- **Task details**
Reproduce as a numbered list the lines of the records below, starting at the line containing "00-06: median 22.80, box" and ending at the line containing "18-24: median 22.68, box", with both of those lines included and blank lines omitted.

- **Data listing**
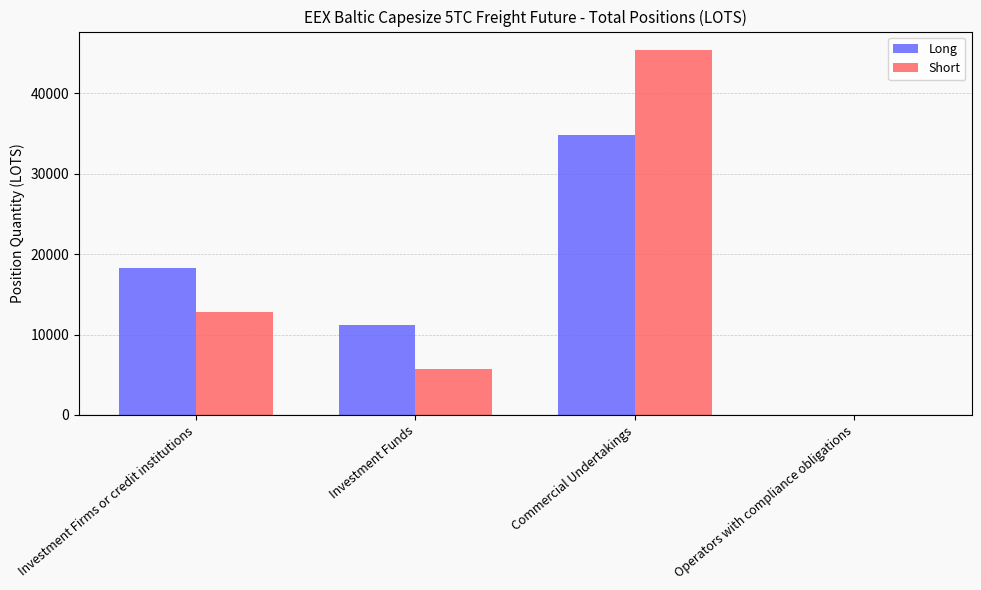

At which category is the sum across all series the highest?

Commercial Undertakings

---

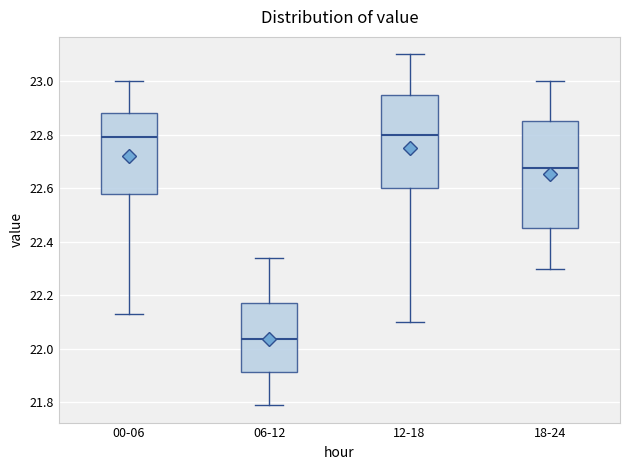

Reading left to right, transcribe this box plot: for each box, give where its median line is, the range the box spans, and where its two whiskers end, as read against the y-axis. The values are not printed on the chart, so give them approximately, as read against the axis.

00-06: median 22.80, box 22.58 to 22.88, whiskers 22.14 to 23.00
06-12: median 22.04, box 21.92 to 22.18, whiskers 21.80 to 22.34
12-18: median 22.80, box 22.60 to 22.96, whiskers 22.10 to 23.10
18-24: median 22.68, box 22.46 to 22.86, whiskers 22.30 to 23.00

- **Answer box**
1. 00-06: median 22.80, box 22.58 to 22.88, whiskers 22.14 to 23.00
2. 06-12: median 22.04, box 21.92 to 22.18, whiskers 21.80 to 22.34
3. 12-18: median 22.80, box 22.60 to 22.96, whiskers 22.10 to 23.10
4. 18-24: median 22.68, box 22.46 to 22.86, whiskers 22.30 to 23.00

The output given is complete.